Re-embedding 2.3M documents took 4 hours and cost $47 in OpenAI API calls. We also added an embedding_model column to the documents table. Every row now records which model produced its vector, which makes the mismatch detectable in a future audit: a query against documents WHERE embedding_model != current_model() will immediately show any stale vectors.

What the deployment should have looked like

The real problem wasn't that we upgraded the model. It was that we had no guard against using a new embedding model for queries while old embeddings still lived in the database. Here's what a safe embedding model migration looks like.

SAFE: Dual-model migration strategy

  Phase 1: Add new model column, start dual-writing
  ┌───────────────────────────────────────────────────┐
  │  New documents → embed with BOTH ada-002 + 3-large │
  │  Old documents → schedule background re-embedding  │
  │  Queries → STILL use ada-002 (no switch yet)       │
  └───────────────────────────────────────────────────┘
            ↓
  Phase 2: Monitor re-embedding progress
  ┌───────────────────────────────────────────────────┐
  │  Track: docs with 3-large embedding / total docs   │
  │  Gate: must be 100% before query model switches    │
  └───────────────────────────────────────────────────┘
            ↓
  Phase 3: Switch query model atomically
  ┌───────────────────────────────────────────────────┐
  │  Config flag: QUERY_EMBEDDING_MODEL=3-large        │
  │  Validation: assert 0 docs with embedding_model    │
  │              != 'text-embedding-3-large' in index  │
  └───────────────────────────────────────────────────┘
            ↓
  Phase 4: Drop old ada-002 embedding column

The critical rule: the query model and the stored embedding model must always match. Any deployment step that changes one without changing the other is incorrect by definition. This should be enforced at the application layer, not left to human discipline.

What we added to prevent recurrence

Three concrete changes, deployed within a week of the incident.

Startup model consistency check. On every application boot, we query SELECT COUNT(*) FROM documents WHERE embedding_model != $1 with the configured query model. If the count is non-zero, the application refuses to start and logs an error: "Embedding model mismatch: N documents indexed with old model. Run reembed-corpus.py before switching query model." Hard boot failure beats silent wrong answers.

Embedding version in retrieval responses. Every retrieval result now includes an embedding_model field in the internal API response. Our evaluation harness checks that query model and document embedding model match for every result. A mismatch fails the evaluation run before it reaches the LLM.

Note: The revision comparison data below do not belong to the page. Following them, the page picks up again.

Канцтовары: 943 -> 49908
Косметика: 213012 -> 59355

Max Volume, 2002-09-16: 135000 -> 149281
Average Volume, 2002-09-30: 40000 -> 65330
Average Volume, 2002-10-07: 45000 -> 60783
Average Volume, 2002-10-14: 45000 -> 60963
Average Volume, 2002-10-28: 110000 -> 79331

Semantic relevance smoke test in CI. We added a suite of 50 hand-labelled (query, expected-document-slug) pairs. On every deploy, we embed the queries and assert the expected documents appear in the top 3 results. This test runs in under 90 seconds and would have caught the bug on the first deploy.

6 days undetected

180k queries affected

2.3M docs re-embedded

$47 fix cost

Lessons learned

The lesson I keep coming back to is that retrieval quality has no natural error signal. A database query that returns wrong data throws an exception or returns zero rows. A vector similarity search that returns semantically wrong results returns a perfectly valid list of floats. The system is structurally healthy while functionally broken.

This means RAG pipelines need their own quality monitoring layer. It doesn't exist in the infrastructure stack and doesn't get created by default. You have to build it.

Embedding model provenance on every row. You need to know which model produced each vector. Without it, you can't audit for staleness, migrate safely, or debug relevance regressions.

Relevance sampling in production. Log a sample of (query, retrieved-docs) pairs and run periodic relevance scoring. Even a simple BM25 keyword overlap is enough to flag gross mismatches. Ours showed retrieval quality drop from 0.87 to 0.31 within hours of the bad deploy. We just weren't looking at it.

Semantic regression tests gating deploys. If you wouldn't deploy a backend API change without a test that checks the response body, you shouldn't deploy an embedding model change without a test that checks retrieval quality. Same kind of contract.